Will tax-free termination payments become a thing of the past? Proposed changes could make it considerably more expensive to exit staff.
There aren’t many opportunities in the current tax system for employees to receive £30,000 free of income tax. There are equally a small number of occasions when employers can avoid their 13.8 per cent national insurance contribution when making a payment, however large, to an employee. But that can be the effect of the current rules on termination payments. Understandably, with such worthwhile savings to be made, the rules are very carefully policed by HMRC.
But, this is could now be set to change, as a result of suggestions by the Office of Tax Simplification (OTS).
Termination payments – the position now
Payments that an employer makes in connection with the ending of a contract of employment do not fall within the general definition of earnings from employment, but instead there is a special taxing provision that creates a tax charge.

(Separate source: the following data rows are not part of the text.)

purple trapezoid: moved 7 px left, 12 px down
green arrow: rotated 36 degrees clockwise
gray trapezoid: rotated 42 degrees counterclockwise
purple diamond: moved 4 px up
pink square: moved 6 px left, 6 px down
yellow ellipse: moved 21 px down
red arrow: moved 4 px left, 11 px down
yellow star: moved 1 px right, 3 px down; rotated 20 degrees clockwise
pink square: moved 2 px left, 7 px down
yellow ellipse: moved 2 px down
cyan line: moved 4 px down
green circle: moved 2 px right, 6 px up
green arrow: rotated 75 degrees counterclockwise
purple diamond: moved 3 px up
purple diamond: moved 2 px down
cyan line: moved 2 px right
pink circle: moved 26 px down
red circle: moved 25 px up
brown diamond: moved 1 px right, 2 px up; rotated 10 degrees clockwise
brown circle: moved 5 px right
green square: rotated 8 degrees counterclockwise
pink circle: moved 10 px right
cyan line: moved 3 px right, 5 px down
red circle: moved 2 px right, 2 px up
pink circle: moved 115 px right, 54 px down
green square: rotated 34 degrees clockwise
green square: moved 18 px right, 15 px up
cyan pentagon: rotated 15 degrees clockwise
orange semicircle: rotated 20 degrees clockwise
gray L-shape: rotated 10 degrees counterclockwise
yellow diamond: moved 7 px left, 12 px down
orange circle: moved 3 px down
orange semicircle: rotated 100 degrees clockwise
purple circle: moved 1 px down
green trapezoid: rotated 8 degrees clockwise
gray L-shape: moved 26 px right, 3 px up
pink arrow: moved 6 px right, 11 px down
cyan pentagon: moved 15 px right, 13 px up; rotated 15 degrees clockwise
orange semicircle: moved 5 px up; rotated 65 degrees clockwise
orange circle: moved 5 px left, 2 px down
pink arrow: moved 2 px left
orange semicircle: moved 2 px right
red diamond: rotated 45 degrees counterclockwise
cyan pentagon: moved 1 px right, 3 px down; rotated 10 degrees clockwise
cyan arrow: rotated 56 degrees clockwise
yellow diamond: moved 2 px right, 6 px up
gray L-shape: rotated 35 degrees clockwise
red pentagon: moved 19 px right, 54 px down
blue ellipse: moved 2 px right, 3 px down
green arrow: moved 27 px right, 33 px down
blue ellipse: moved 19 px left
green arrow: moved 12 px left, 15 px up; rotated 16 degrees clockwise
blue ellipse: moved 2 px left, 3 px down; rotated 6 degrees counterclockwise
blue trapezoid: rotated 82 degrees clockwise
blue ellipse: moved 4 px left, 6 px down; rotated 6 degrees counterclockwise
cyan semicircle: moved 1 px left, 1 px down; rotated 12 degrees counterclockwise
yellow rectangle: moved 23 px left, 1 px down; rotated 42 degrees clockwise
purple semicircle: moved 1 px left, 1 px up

But it only applies if the payment ‘is not otherwise taxable’. So if the termination payment is really some kind of bonus, loan write-off or ‘thank you’ that would be taxable under other provisions, those other provision are applied first and it does not get near the special rules that deal with termination payments. But, if the payment escapes all other tax charges and is only caught by the termination payment rules, then those rules provide that the first £30,000 of the payment can be free of tax.
Confusingly, national insurance has its own rules and no contributions are due in respect of a termination payment, whatever its size. But, like income tax, contributions are due if the source of the payment is actually ‘earnings’ such as a bonus etc.
Case law has complicated the position further with concepts such as ‘contractual payments in lieu of notice’ and automatic compensation for dismissal, leading to disputes between employers and HMRC.
Following the OTS report, the Government has suggested that there should be an automatic exemption from both income tax and national insurance that applies after two years’ employment, for an amount that increases over the length of the (former) employment as long as the employee meets a definition of redundancy. This would mean the end of tax-free payments to get rid of employees quickly, without invoking formal processes. In those cases, the employee may no longer be wanted, but the role remains and so the definition of redundancy (as it currently stands and is likely to remain) is not met. This could make it considerably more expensive for employers who are used to paying-off under-performers quickly and quietly and without the bother of formal processes, to exit them from the company. Is this a price that employers can afford to pay for simplification?
Consultation on the current proposals closes on 16 October 2015; therefore we will perhaps know more in the Autumn Statement.